BE CAREFUL: THE MANDAMUS CLOCK MAY START TICKING SOONER THAN YOU THINK


In re Yamaha Golf-Car Co.
Dallas Court of Appeals, No. 05-19-00292-CV (April 8, 2019)
Justices Bridges, Osborne, and Carlyle (Opinion, linked here)
Can a judge’s email to her court administrator start the clock on mandamus review?

Turns out, it can. In a personal-injury case, Yamaha designated the paramedics who transported the victim to the hospital as responsible third parties under Chapter 33 of the Civil Practice and Remedies Code. Plaintiffs later moved to strike that designation because Yamaha had not adduced evidence that the paramedics “engaged in willful and wanton negligence,” which Plaintiffs contended was the proper standard for assessing their conduct. After a hearing held shortly before the scheduled trial date, the judge sent an email to her court administrator, listing all the motions that had been addressed at the hearing, stating her ruling on each motion, and asking for orders to be supplied for each. The email showed the motion to strike the responsible-third-party designation as “Granted.” The administrator forwarded the email to counsel, asking them to submit proposed orders. Meanwhile, trial was postponed for about 9 months. The judge didn’t sign an order striking the responsible-third-party designation until about 7 weeks before the new trial date. Yamaha filed its mandamus petition about 4 weeks later—only 3 weeks before trial and 8 months after the email that stated the trial court’s ruling on the motion to strike.

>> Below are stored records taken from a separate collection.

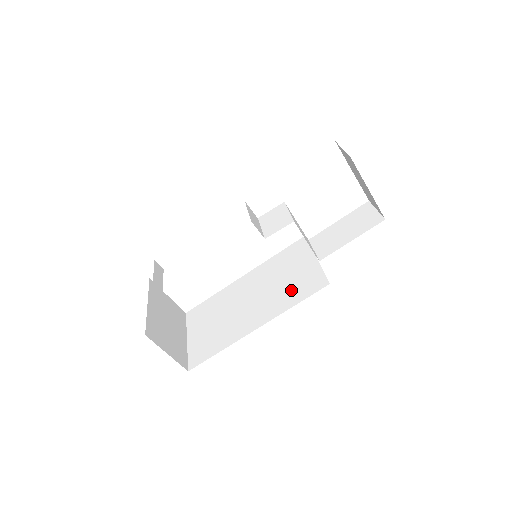
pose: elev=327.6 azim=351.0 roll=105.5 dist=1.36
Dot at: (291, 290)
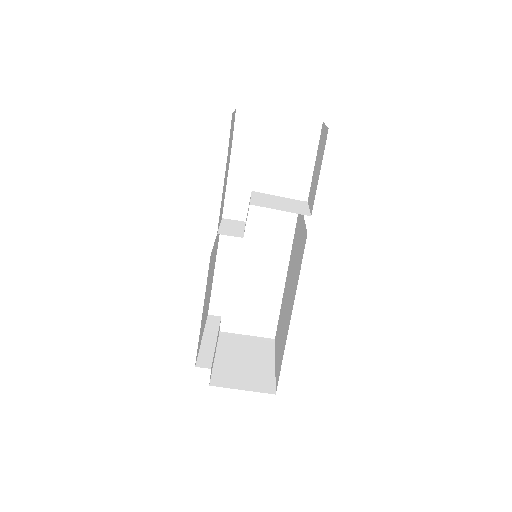
Dot at: (297, 264)
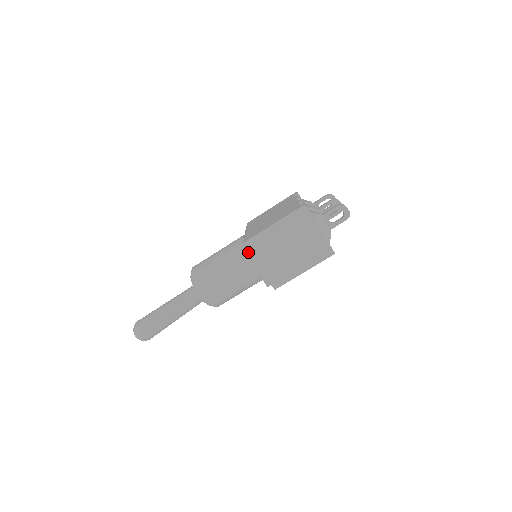
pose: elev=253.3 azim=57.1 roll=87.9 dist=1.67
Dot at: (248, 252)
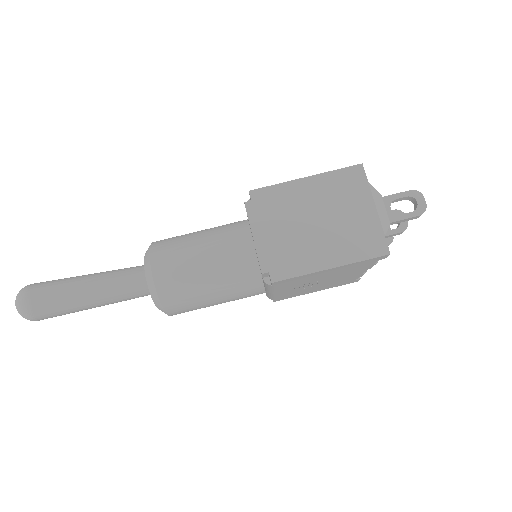
Dot at: (251, 207)
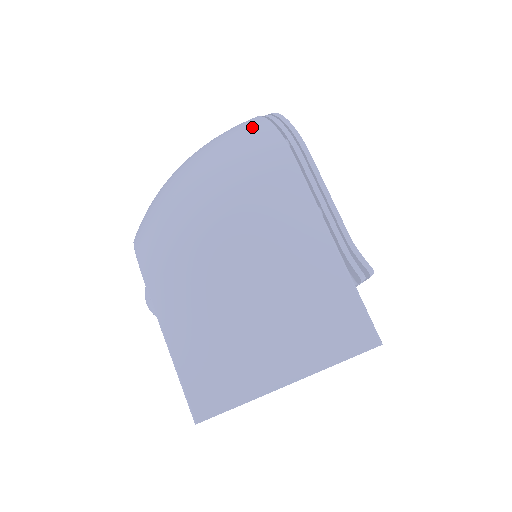
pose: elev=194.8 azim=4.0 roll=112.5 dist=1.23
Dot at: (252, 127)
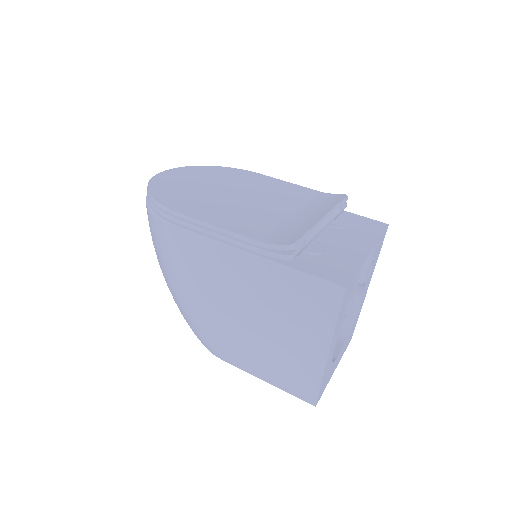
Dot at: (149, 220)
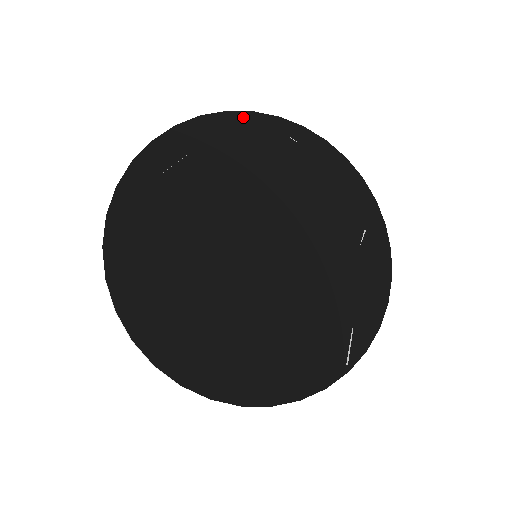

The Dallas Court of Appeals denied the petition, finding Yamaha had “waived through delay” its right to pursue mandamus relief. The Court held that, even though no formal order was signed until months later, “the trial court’s e-mail ruling was sufficiently clear and direct to be reviewed through mandamus,” and that signing a formal order “was merely a ministerial act.” The lesson: A party concerned about a “clear and direct” adverse ruling cannot sit back and wait for a formal order before pursuing mandamus relief—particularly not until right before trial. Rule 52 does not require a formal written order before relief can be sought. It requires only “a concise description of the [trial court’s] action from which the relator seeks relief” and directs the relator to attach to its petition a “certified or sworn copy of any order complained of, or any other document showing the matter complained of.

The pain of “waiver through delay” here was perhaps softened somewhat here by an alternative ruling. The Court held that, even if the mandamus petition had been timely filed, it posed “an issue of first impression not appropriate for mandamus review.” Issues of first impression can be addressed on mandamus, but only if the principle of law on which the relator relies is “positively commanded and so plainly prescribed under the law as to be free from doubt.” The question presented here—the standard by which the paramedics’ conduct should be measured—did not rise to that level of clarity or certainty.